(Records contained in a dataset)
---
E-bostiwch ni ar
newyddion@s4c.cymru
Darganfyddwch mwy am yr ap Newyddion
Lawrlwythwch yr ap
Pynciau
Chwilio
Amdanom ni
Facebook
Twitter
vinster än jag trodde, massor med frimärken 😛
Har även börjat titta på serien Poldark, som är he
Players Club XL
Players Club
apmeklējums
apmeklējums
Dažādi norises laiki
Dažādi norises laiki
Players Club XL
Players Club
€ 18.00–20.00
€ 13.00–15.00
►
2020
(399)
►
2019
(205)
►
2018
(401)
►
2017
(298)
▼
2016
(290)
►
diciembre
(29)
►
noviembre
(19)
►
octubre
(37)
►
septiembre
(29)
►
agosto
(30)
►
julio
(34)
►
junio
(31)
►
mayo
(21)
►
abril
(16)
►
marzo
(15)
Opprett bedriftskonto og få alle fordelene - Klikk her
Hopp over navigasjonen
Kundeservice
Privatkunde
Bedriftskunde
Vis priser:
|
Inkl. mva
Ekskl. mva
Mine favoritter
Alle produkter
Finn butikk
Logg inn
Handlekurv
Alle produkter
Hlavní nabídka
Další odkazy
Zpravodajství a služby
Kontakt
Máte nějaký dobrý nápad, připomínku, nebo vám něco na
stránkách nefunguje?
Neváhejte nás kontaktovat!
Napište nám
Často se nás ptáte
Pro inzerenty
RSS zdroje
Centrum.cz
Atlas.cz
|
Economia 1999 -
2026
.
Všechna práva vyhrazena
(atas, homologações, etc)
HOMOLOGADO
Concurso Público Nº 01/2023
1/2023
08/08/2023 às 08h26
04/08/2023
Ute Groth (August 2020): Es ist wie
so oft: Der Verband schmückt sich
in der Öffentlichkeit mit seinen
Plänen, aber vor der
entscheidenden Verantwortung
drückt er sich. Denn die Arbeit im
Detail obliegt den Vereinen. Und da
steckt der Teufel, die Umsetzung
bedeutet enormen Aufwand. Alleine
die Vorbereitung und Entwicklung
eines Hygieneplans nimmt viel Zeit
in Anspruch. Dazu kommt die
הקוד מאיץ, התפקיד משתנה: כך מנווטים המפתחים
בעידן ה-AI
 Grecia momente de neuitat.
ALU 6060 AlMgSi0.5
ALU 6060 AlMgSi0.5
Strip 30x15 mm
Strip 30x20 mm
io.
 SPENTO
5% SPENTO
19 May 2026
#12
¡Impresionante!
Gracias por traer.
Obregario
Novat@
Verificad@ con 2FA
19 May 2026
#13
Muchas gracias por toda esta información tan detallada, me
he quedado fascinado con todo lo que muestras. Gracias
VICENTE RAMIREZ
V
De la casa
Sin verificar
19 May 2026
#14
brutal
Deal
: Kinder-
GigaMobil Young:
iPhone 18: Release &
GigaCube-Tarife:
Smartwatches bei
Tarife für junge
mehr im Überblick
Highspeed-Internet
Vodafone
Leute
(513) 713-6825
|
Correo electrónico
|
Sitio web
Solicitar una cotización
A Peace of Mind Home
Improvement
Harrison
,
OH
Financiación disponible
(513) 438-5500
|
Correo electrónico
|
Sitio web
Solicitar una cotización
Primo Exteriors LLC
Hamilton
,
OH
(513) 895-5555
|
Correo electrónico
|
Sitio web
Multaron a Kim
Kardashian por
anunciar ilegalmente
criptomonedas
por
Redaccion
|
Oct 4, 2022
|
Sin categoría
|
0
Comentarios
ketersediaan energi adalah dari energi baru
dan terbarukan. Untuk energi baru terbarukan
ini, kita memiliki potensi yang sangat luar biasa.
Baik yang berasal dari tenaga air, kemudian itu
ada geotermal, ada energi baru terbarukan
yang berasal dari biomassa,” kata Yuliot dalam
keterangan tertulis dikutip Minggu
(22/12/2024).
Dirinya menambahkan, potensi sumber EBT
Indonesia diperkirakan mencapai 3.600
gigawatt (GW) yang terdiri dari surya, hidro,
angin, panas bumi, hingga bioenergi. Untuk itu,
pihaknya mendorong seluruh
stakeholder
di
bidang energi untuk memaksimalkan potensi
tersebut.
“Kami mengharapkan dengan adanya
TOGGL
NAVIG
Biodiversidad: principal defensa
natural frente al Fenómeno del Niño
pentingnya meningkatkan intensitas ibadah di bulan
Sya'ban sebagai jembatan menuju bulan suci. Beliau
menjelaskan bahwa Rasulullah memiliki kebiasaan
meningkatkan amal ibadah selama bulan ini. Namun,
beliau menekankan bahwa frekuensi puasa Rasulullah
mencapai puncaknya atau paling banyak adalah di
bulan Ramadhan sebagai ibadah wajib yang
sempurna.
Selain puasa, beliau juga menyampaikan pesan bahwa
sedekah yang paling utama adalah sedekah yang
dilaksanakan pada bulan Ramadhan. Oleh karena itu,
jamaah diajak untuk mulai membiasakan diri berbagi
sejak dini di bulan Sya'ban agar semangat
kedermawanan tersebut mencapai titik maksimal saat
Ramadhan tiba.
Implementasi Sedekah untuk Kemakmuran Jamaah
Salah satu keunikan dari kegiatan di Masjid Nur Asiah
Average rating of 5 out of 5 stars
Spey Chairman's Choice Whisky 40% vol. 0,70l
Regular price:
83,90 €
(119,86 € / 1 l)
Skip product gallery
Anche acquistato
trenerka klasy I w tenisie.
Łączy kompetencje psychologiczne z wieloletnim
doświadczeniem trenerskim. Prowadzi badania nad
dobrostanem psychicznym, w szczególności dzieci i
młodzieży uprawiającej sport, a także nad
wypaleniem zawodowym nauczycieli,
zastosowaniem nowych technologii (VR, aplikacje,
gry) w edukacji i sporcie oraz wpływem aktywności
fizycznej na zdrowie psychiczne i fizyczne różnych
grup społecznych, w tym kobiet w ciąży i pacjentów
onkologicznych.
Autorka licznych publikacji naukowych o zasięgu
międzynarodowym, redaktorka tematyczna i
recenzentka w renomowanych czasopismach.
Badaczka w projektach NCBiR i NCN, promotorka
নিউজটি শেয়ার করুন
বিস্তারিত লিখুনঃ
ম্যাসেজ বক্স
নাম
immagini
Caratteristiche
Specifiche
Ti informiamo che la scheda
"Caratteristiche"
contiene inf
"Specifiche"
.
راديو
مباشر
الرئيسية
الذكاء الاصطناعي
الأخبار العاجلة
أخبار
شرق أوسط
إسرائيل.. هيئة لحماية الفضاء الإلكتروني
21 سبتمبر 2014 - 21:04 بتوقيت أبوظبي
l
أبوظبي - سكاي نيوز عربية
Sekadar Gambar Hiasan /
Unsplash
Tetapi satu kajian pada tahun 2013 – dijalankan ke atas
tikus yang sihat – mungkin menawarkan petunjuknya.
---
About this task – Show each line of the data that contains the string "bahwa".

Reply to the exercise –
menjelaskan bahwa Rasulullah memiliki kebiasaan
beliau menekankan bahwa frekuensi puasa Rasulullah
Selain puasa, beliau juga menyampaikan pesan bahwa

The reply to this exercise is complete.